Pick out every row below that contains the string "Group" and copy each one in full. Case counts.

**MATERIAL SHOWN**
.....
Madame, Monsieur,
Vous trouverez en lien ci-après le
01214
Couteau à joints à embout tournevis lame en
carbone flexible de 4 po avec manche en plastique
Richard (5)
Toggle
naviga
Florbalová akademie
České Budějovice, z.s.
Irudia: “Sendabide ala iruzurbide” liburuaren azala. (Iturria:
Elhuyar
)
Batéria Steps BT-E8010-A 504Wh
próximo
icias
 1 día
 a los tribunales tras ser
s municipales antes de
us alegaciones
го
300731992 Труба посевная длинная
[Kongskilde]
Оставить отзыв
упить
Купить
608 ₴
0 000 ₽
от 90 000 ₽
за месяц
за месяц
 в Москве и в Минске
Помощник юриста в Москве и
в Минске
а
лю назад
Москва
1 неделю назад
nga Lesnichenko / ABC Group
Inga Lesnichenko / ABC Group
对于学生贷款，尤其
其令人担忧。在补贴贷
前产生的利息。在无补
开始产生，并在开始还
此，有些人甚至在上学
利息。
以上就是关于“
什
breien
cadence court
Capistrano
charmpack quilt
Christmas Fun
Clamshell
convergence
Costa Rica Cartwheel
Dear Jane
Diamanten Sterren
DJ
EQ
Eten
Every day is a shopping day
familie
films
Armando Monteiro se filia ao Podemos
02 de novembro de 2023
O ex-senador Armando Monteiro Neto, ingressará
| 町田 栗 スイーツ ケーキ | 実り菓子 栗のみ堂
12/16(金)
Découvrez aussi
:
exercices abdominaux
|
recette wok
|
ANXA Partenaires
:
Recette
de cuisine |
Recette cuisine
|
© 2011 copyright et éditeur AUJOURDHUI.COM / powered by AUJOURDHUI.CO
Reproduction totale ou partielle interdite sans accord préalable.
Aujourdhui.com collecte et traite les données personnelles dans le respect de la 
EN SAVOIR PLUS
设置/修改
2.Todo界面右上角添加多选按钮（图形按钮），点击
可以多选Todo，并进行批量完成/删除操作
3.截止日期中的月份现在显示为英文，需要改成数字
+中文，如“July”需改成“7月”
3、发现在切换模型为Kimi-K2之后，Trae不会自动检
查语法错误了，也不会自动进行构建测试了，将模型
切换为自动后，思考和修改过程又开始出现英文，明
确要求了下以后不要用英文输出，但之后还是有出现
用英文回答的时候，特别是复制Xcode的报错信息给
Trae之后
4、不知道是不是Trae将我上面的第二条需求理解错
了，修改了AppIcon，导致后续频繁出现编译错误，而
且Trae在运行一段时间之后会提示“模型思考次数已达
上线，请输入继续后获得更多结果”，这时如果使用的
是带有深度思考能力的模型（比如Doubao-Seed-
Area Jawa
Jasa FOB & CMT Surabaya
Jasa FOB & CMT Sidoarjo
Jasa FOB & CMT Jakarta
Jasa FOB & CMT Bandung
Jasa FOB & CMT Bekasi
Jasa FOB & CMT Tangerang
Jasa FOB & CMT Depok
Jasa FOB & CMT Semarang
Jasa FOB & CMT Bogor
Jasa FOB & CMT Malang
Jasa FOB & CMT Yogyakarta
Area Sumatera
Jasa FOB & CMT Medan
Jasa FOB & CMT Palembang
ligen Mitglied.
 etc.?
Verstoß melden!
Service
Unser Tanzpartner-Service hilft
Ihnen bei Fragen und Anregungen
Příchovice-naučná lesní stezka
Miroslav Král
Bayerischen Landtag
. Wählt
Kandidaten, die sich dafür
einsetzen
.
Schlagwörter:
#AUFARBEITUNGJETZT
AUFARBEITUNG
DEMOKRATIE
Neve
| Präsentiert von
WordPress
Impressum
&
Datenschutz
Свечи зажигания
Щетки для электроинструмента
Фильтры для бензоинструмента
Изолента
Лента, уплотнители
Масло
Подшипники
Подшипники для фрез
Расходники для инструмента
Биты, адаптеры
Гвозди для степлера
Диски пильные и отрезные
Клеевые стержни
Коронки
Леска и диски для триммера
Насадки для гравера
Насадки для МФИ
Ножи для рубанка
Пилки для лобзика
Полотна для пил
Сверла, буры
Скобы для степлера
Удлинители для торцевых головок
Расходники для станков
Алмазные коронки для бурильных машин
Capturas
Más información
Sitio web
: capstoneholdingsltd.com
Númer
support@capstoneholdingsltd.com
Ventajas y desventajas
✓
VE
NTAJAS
.....
**RESPONSE TO THIS TASK**
nga Lesnichenko / ABC Group
Inga Lesnichenko / ABC Group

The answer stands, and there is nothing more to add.